All other leaves are referred to as “right leaves”.
Labeling can be done by visiting node in a bottom up order so that a node is not visited until all
its children all labeled. The order in which the first three nodes are created is suitable if the parse
tree is used as intermediate code, so in this case the labels can be computed as syntax directed
translation.
Node_labelling( )
{
if n is a leaf then
if n is leftmost child of its parents then
label (n) = 1
else
label (n) = 0
else begin /* n is an interior node */
let n1, n2 , …. , nk be the children of n ordered by label ,
so label (n1) >= label (n2) >= ….>= label (nk) ;
label (n) = max (label(ni) + i - 1)
end
}
The outside if-else checks if a node is a leaf or interior. The algorithm starts by assigning the leaf
node a label of 0 or 1 depending on whether it is a right leaf or a left leaf. The traversal then
proceeds to the interior nodes. The interior nodes are labeled in the “else” of the outside if- else
block. The interior node is labeled by computing the maximum of the labels of its children if
they have different values and is assigned “1” value more if they have same values.

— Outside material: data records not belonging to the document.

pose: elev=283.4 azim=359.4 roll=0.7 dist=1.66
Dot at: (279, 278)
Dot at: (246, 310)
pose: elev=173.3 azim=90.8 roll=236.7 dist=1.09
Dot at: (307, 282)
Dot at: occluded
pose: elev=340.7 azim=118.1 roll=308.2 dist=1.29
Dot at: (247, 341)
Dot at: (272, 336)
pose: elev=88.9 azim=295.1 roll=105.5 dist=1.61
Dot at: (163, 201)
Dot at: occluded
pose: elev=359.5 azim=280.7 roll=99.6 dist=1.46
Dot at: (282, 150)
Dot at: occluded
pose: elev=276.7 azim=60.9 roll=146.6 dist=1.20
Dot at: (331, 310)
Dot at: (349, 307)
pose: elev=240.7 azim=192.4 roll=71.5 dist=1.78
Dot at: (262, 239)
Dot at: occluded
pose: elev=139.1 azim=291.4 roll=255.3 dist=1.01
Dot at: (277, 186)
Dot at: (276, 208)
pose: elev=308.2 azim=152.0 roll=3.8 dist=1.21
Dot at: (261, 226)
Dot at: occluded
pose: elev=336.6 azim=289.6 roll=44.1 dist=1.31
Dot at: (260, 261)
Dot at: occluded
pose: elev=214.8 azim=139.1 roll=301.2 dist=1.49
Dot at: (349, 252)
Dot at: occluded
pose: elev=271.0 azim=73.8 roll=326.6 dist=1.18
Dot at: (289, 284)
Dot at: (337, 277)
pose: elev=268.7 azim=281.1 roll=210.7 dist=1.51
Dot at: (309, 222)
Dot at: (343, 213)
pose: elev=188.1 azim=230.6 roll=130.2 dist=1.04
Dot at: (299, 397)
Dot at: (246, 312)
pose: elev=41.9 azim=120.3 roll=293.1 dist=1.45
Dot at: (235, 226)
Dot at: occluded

Consider the following DAG given in figure 31.3. Let us see the computation of the labels using
the node_labeling algorithm
We theoretically use post order traversal for label computation. Node ‘a’ is labeled 1 since it is
the left most leaf node. ‘b’ is labeled 0 as it is the right leaf node. Parent of a, b is assigned max
(1,0) which is 1. We then assign ‘e’ with a value of ‘1’ as it is a left leaf node, ‘c’ and ‘d’ with
the values of ‘1’ and ‘0’ as they are the left and right leaf nodes. Node t2 is labeled ‘1’ which is
the maximum of nodes ‘c’ and‘d’’s label. Node t3 is assigned ‘2’ as its children have a label ‘1’
and this node’s label is computed as ‘1’ + label (e). Root’s label is given as ‘2’ as its right child
has a maximum value of ‘2’
Summary: In this module we looked at DAG construction procedure for simple expressions and
in the context of array and pointers. We also started the code generation procedure for DAG
which involves heuristic reordering and labeling. The algorithm for heuristic reordering and
labeling were also discussed. In the next module, we will discuss the procedure to generate code
from this reordered and labeled DAG.